Вместе с жизнью к Коре начала возвращаться и дерзость:
— Ты полагаешь, я должна быть благодарна? Если бы он не схватил меня и не унёс сюда, не пришлось бы сейчас играть в благородство и возвращать. Идём, я не останусь здесь ни мгновеньем больше!
И вот тут — выступил из-за стены недавний знакомец, Аскалаф.
Гордо вскинув голову — и куда девался прежний задорный мальчишка? — он заявил:
— Эта женщина не может уйти — она съела зёрна граната.
— Что?
Появился и ещё один участник представления — Аид, оказывается, всё это время стоял рядом, скрытый своим шлемом-невидимкой. (Вот почему она чувствовала его взгляды!)
Он надвигался на парня грозно — ещё немного и раздавит:
— Что ты сказал?
— Она съела зёрна граната, Владыка, — глаза у Аскалафа сделались совершенно круглыми, но взгляд оставался прямым и честным.
— Откуда она взяла гранат?
Кора вспыхнула оттого, что о ней говорили в третьем лице, будто её здесь не было.
— Я принес, — юноша вжался в стену и весь дрожал, казалась, ещё немного, и начнёт трястись дворцовый мрамор, с которым бедняга пытался слиться. — Я старался для вас, Владыка, — поспешно заявил садовник, понимая, что сделал глупость.
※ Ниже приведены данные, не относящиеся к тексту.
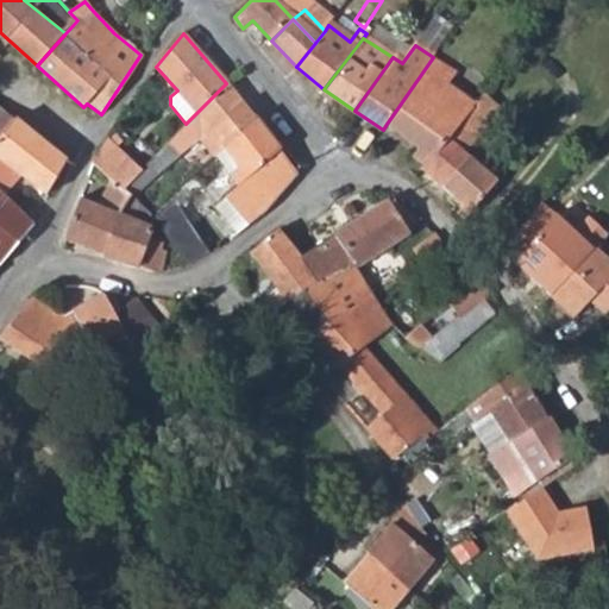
[(387,124),(429,156),(477,102),(482,98),(481,90),(479,89),(477,88),(476,88),(469,90),(463,96),(449,85),(457,74),(433,57),(387,124)]
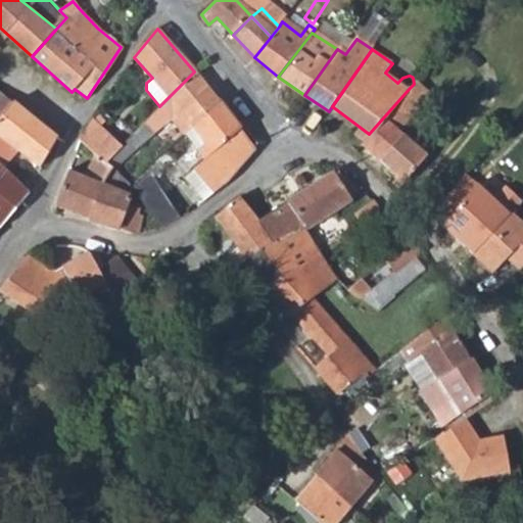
[(178,108),(194,125),(219,100),(194,72),(169,97),(159,106),(119,146),(104,160),(110,165),(116,171),(153,135),(152,133),(171,114),(178,108)]
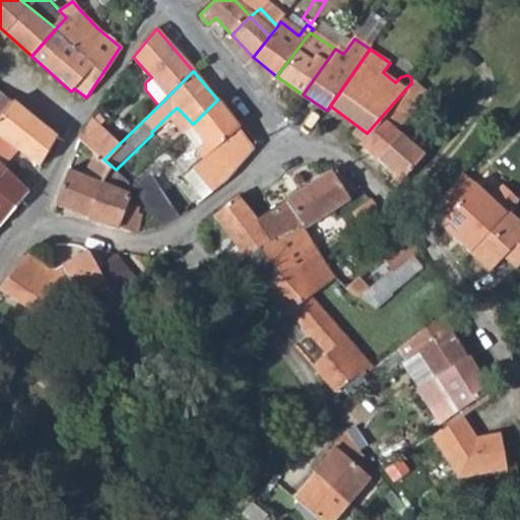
[(397,130),(423,102),(407,87),(367,133),(359,141),(401,179),(424,153),(397,130)]
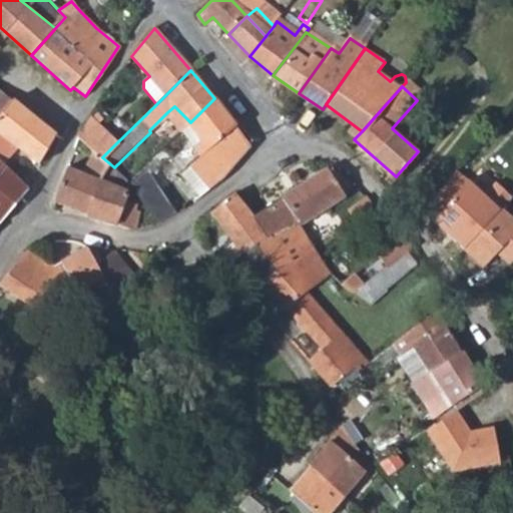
[(0,114),(10,102),(12,100),(0,91),(0,114)]
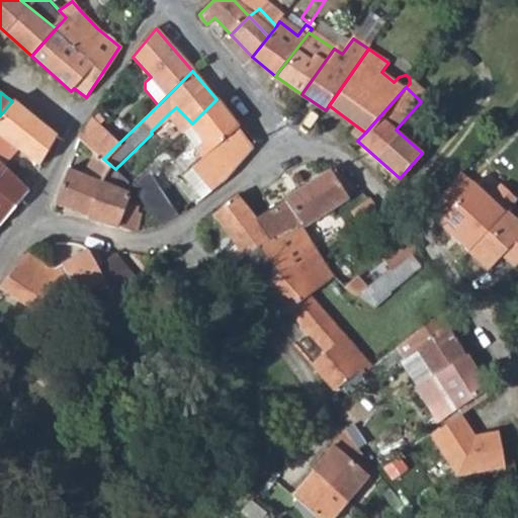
[(194,167),(216,188),(232,174),(256,142),(217,99),(192,123),(212,146),(206,154),(207,154),(194,167)]
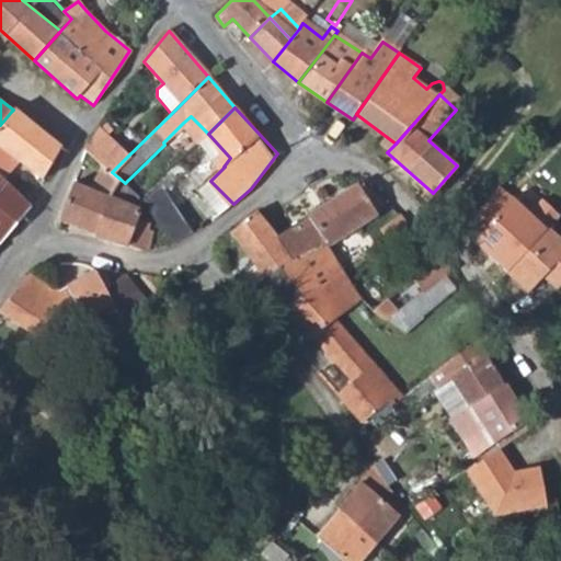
[(20,159),(44,175),(60,147),(13,109),(13,110),(11,112),(0,125),(0,173),(4,179),(20,159)]
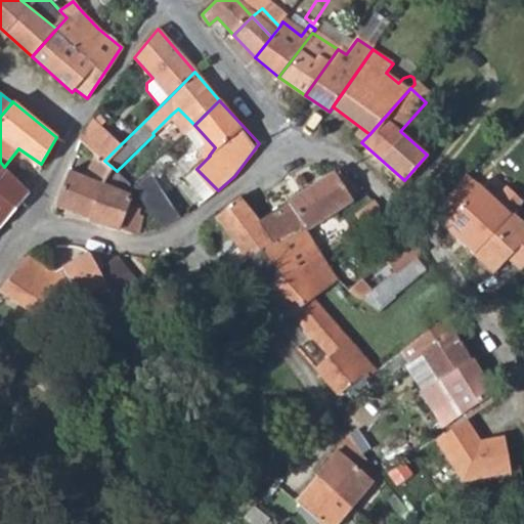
[(171,115),(187,133),(194,125),(178,108),(171,115)]
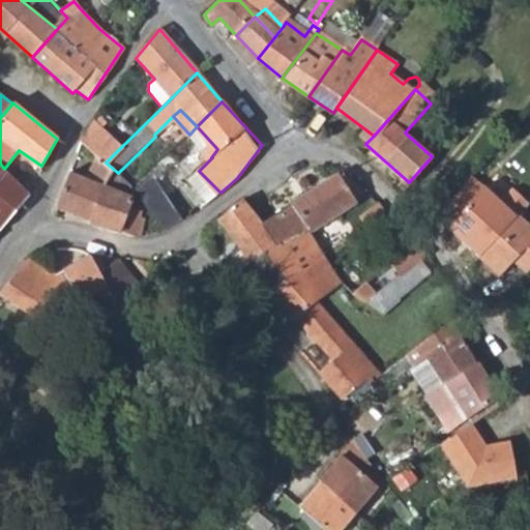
[(95,122),(92,120),(80,140),(98,156),(106,163),(120,148),(100,128),(105,123),(99,118),(95,122)]
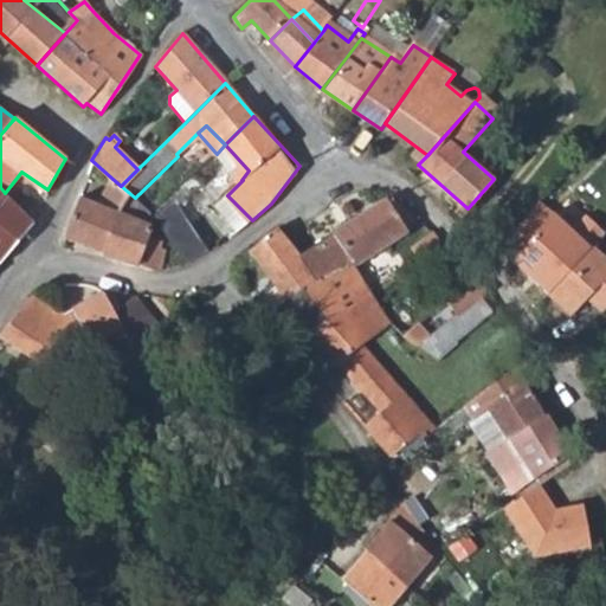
[(113,179),(98,202),(108,206),(121,186),(113,179)]
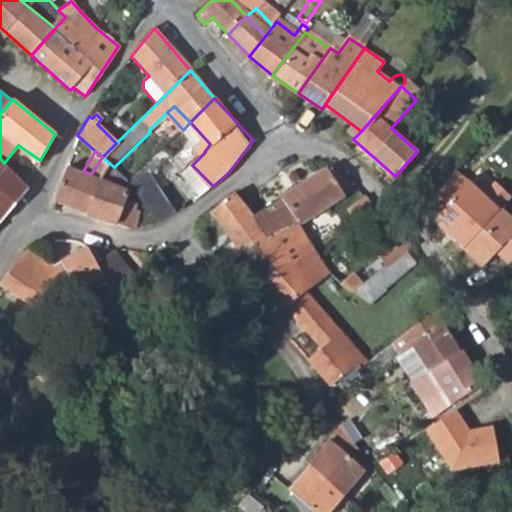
[(83,171),(67,165),(54,200),(87,215),(102,177),(108,162),(102,157),(91,174),(83,171)]
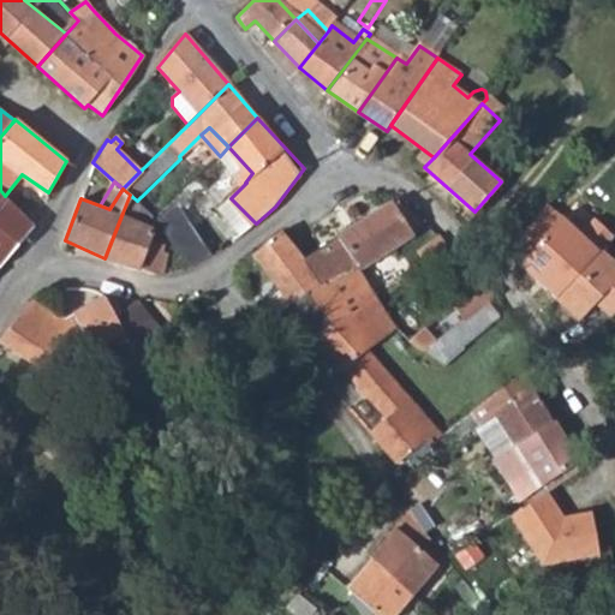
[(0,268),(35,226),(5,196),(0,190),(0,268)]
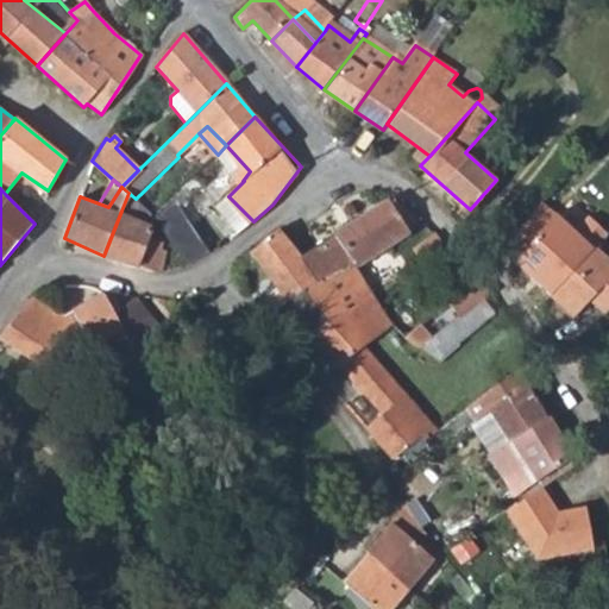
[(143,219),(148,208),(136,199),(129,193),(121,211),(143,219)]
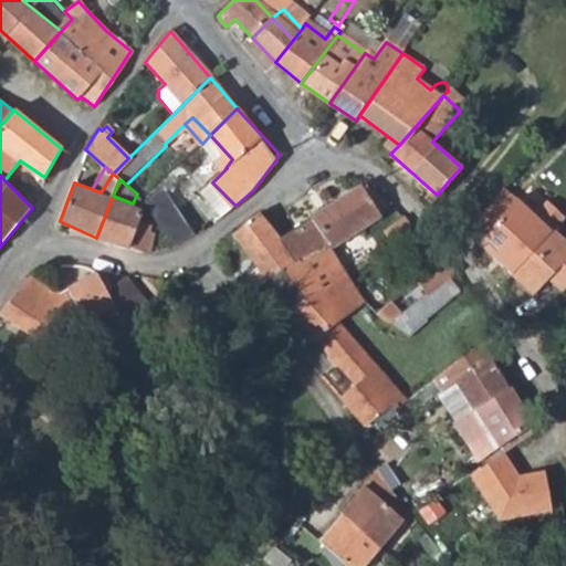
[(379,212),(362,185),(281,240),(299,263),(326,244),(379,212)]
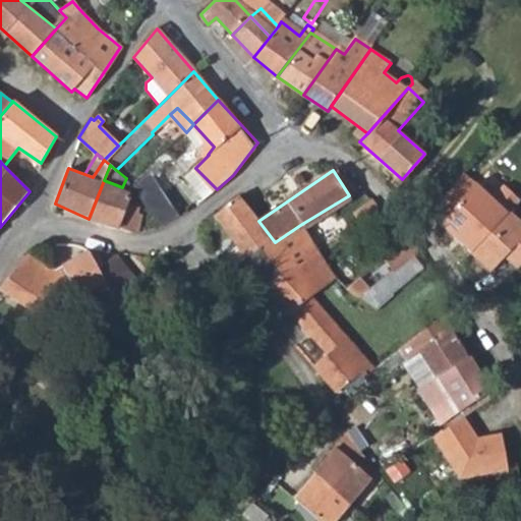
[(333,170),(349,195),(357,184),(353,181),(343,175),(333,170)]
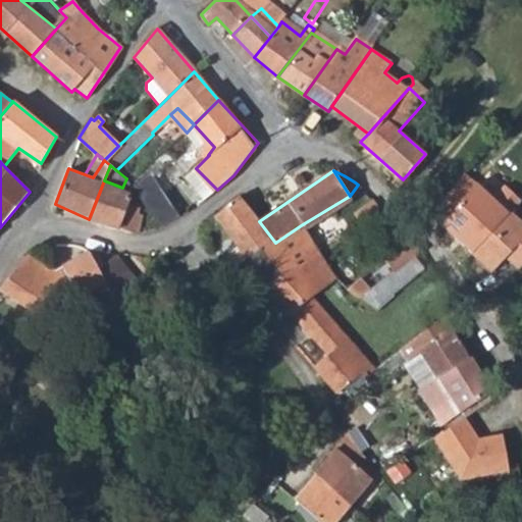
[(164,224),(183,210),(151,171),(133,186),(164,224)]
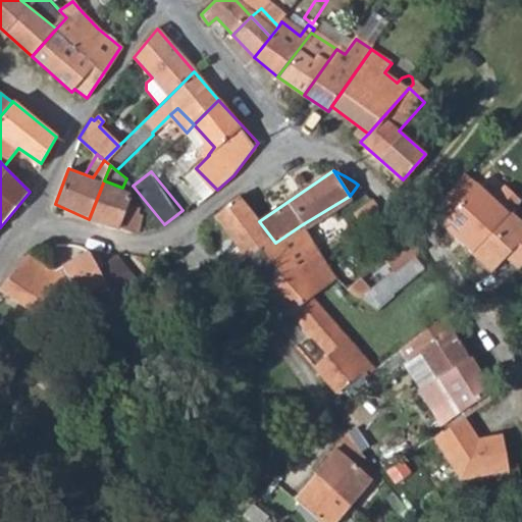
[(122,188),(104,180),(89,219),(138,232),(144,215),(139,213),(142,204),(128,200),(132,192),(122,188)]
Аид сощурился, недобро так, у него ходили желваки, а губы превратились в узкую линию. От одного вида Подземного Владыки все присутствующие замерли. Аскалаф же и вовсе — много раз попрощался с жизнью.
Но Владыка Аид умел карать по-особенному.
Буквально отодрав мальчишку от стены, он швырнул его к ногам Гермеса, рявкнув:
— Заберешь с собой. Пусть Деметре свои мотивы объяснит. Она оценит.
И Аскалаф тихо заскулил: все знали, как лютовала Богиня Плодородия, узнав, кому в жёны отдали её кровинку. А если ей станет известно, что какой-то «умелец» привязал её дочь к Подземному миру, кому-то ой как худо придётся. Легче сразу — под двузубец Владыки.
— Тебя не зря называют Безжалостным, — почти с восхищением проговорил Гермес, хватая норовившего улизнуть Аскалафа за шиворот и подавая руку Коре. Та уже вложила в сильную смуглую ладонь Душеводителя свои тонкие пальчики, когда раздался усталый голос:
— А ты, Весна, забудь о зёрнах граната. Возвращайся, когда захочешь, — и совсем глухо, с осознанием невозможности и затаённой надеждой: — … если захочешь.
Она не смотрела на него, но была уверена: он не сводит глаз — таким тяжёлым ощущался его взгляд.